RCP8.5



Fig. 1 IPCC’s RCP8.5 scenario average change in surface temperature (1986-2005 to 2081-2100). The RCP8.5 is the most extreme climate scenario, a future humans are not likely to survive for long. Models take available data, knowledge of how our climate functions and has functioned, and makes projections based on trends that can be extrapolated. A model does not proclaim absolute certainty. We do not know exactly what will happen. This watercolor may bleed 1000km too far west – this map, like the projection,  is not an exact look at the future. Yet these models hold immense value as they give us a larger idea of what will happen on different paths we take. We can see that the impacts will not be evenly spread. We can see how extreme this temperature regime is. We can see that this is an uninhabitable world, regardless of how the watercolor dried. William Riley.



The immesnse expanse of our planet is most often visualized through abstracted forms, yet global catastrophe remains difficult to reduce to the single diagram. In recent memory the flattened projection of globe, turned technical diagram, has become an iconic visualization of the COVID-19 pandemic. In the wildly disseminated maps  produced by organizations such as the New York Times, the pandemic is divided by the political boarders of internationally recognized states. Countries are rendered in shades of yellow, orange, red and maroon. Continents become color fields. Crisis is crimson.

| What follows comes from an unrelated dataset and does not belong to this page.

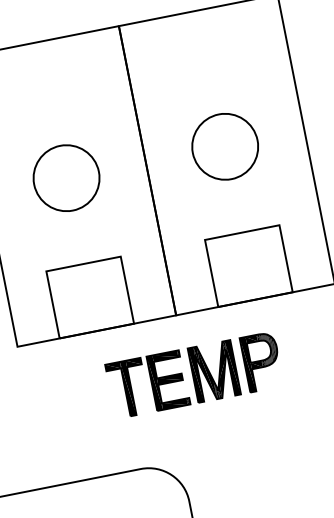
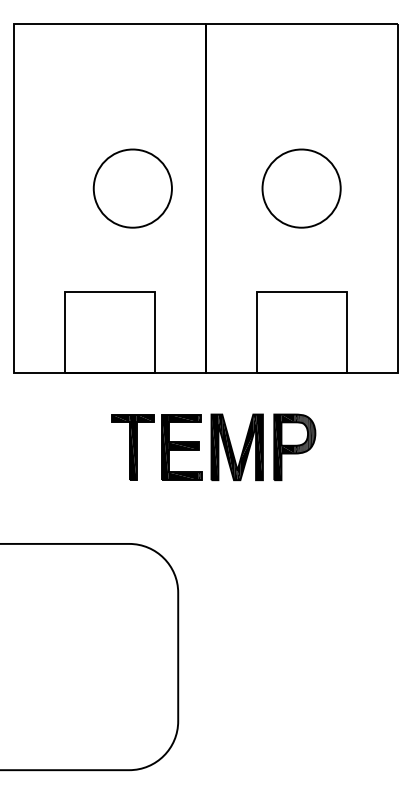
part: (66, 178) -> (132, 188), moved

Presented with the existential and inescapable severity of the climate crisis, our visualizations of global climate catastrophe also default to the evocative shades of the sanguine. Often corporally detached by the technical precision of computer generated graphics, maps such as RCP8.5 lack a human connection. While the technical projected map provides severely impoverished vision of the violently dire stakes of climate catastrophe, it remains an alluring conception of our immediate and incompressible global emergencies. CPM.